# [ACTIVITY LIST]
1 – In the passage on database benchmarking, reproduce everything from "There are some" down to "can achieve identical.", renaming "PG Replay Go" to "pgreplay-go".
2 – Decide whether each statement below agrees with the passage on database benchmarking. Answer yes or no for each, and quote the words from the passage that settle it.
(a) The speaker knows of an existing tool that mirrors production queries to a shadow node.
(b) GoCardless released a tool called PG Replay Go.
(c) Mirroring is described as carrying fewer risks.

# [EXCERPT PROVIDED]
Is it worth noting that for some things, PgBench is fine?
Like, depending on exactly what we're testing,
I see, I saw Andres Freund, for example,
when he published about the improvements
to connection management on the Microsoft blog,
very, very good blog post.
But just to show how the patch worked well
with memory management at high numbers of connections,
PG Bench is great.
It did, you know, it doesn't, so so it's so depending on exactly what you're testing the nature of the workload might
may or may not matter so much right but this is for postgres development itself and it's about
limits again but i'm talking again i'm i'm talking about a general situation where database engineer
like dba dbre or some backend developer who wants to be more
active in the database area, they usually need to compare and they need to talk about
their own system.
So in this case, PgBench can still be used, but it should be used very differently.
So we need to move from synthetic workloads purely synthetic like something in space right
something living in space far from reality we need to move closer to reality and on the other
side of possible workload types is a real production workload and like the main approach
here is to have mirroring of production workload, which should be very low overhead, which is
tricky. And it's just like,
imagine some proxy which receives
all queries from application
and sends these
queries to the main node,
which is production node, and also
it sends them to a shadow
production node, and ignoring
the responses from the second.
It would be great to have, right?
It doesn't exist in, I don't know any such tool developed yet, but hopefully it will
be created soon.
There are some ideas.
A previous employer of mine, GoCardless, released a tool called PG Replay Go.
And that, that the whole, this is is different i know it's different but it's
the the aim is the same right it's to replay i mean i mean yeah well yeah imagine the like if
we talk about mirroring of course aim is the same to have similar to production workload
ideally identical right but with mirror, you can achieve identical.
With replaying, it's much more difficult.
But I would say that most people's workload,
like yesterday's workload is very likely to be similar
to today's and to tomorrow's, right?
Like if you're talking about getting close to...
Right.
But yeah, I do appreciate that you can't like i think also even even mirroring production isn't quite what
we need right like if we if we want to we want to kind of want to anticipate right when we're
benchmark we want to say what we want to know how will it perform not with today's workload but with
tomorrow's you know or like in a month's time if we talk about regression
i would i would like to replay i would choose this because in this case i can directly compare
for example behavior of new postgres and next major postgres version or behavior of postgres
in different ubuntu versions right or for, compare with different instance types. And of course, you can
get it and put it into like your fleet, like a standby node in this case, if JLPC version didn't
change, if major Postgres upgrade didn't happen. You can, for some kinds of testing, you can do
that. And it would be like kind of A-B testing or blue-green deployments
because some part of your customers will use it,
really use it.
But mirroring gives you fewer risks
because if something goes wrong,
customers will not notice,
but still you can compare all characteristics
like CPU level and so on and so on.

# [Limb landmark coordinates]
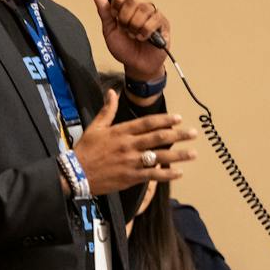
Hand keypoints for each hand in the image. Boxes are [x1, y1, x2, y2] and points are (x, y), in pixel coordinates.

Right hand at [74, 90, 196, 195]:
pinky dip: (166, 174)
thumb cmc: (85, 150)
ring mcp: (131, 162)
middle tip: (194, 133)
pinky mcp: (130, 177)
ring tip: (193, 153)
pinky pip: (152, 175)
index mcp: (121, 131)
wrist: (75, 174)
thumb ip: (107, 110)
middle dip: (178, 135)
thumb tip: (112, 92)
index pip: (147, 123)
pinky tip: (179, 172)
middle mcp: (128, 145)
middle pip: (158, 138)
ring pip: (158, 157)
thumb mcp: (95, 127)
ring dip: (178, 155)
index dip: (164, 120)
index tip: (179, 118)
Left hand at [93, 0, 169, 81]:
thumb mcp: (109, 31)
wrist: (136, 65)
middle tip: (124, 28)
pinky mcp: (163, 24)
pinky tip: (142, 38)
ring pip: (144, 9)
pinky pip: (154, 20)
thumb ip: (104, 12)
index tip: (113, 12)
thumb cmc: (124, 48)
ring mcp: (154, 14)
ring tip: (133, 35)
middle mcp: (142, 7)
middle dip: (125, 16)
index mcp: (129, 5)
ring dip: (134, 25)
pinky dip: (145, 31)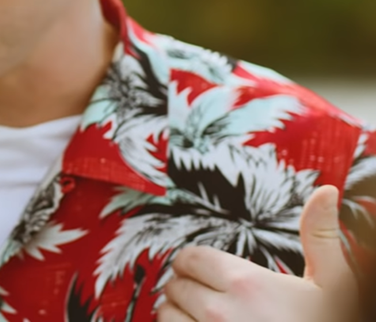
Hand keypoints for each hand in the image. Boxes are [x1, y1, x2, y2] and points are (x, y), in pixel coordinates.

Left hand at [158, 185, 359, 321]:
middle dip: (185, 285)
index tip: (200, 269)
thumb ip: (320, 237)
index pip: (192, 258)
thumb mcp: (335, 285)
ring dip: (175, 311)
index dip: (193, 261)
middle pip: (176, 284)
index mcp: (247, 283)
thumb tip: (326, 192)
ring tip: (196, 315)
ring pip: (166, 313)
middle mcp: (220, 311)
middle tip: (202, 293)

--

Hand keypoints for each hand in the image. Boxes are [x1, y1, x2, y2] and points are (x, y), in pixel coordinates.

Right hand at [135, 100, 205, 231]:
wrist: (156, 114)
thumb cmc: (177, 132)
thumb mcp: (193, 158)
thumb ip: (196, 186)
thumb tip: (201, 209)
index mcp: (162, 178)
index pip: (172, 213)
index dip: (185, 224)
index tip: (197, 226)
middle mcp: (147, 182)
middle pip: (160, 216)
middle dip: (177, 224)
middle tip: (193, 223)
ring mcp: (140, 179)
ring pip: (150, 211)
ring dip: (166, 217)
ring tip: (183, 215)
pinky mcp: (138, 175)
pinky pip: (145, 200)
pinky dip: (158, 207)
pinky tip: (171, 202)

# [TASK-BY-TASK ANSWERS]
1 –
There are some ideas.
A previous employer of mine, GoCardless, released a tool called pgreplay-go.
And that, that the whole, this is is different i know it's different but it's
the the aim is the same right it's to replay i mean i mean yeah well yeah imagine the like if
we talk about mirroring of course aim is the same to have similar to production workload
ideally identical right but with mirror, you can achieve identical.

2 –
(a) No: "I don't know any such tool developed yet"
(b) Yes: "GoCardless, released a tool called PG Replay Go"
(c) Yes: "But mirroring gives you fewer risks"